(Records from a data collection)
· · · ·
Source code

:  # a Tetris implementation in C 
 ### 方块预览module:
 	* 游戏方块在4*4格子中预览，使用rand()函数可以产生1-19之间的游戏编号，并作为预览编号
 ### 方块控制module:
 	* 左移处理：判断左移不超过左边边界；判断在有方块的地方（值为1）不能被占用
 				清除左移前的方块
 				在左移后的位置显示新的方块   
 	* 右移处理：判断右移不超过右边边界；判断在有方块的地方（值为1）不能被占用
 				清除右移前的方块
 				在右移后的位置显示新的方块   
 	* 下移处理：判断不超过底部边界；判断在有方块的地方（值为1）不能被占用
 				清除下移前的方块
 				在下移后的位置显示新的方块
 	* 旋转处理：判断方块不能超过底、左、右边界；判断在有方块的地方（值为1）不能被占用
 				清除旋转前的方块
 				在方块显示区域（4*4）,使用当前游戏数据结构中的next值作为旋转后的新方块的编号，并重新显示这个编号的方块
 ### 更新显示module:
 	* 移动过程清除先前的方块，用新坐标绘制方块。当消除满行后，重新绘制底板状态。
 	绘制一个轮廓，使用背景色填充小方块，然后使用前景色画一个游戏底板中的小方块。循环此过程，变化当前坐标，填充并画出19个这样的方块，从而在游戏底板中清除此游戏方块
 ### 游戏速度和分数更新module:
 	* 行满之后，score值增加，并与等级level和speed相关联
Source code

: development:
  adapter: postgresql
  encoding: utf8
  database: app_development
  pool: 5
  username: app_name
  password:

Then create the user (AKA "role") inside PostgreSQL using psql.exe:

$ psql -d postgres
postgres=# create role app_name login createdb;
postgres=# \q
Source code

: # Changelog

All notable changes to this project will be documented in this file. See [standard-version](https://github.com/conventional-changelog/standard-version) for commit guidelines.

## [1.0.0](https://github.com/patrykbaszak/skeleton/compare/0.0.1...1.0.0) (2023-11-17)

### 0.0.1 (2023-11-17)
· · · ·
*Aim of the task*. All lines above that include the word "github" should be located and copied.

*Problem solution*.
All notable changes to this project will be documented in this file. See [standard-version](https://github.com/conventional-changelog/standard-version) for commit guidelines.
## [1.0.0](https://github.com/patrykbaszak/skeleton/compare/0.0.1...1.0.0) (2023-11-17)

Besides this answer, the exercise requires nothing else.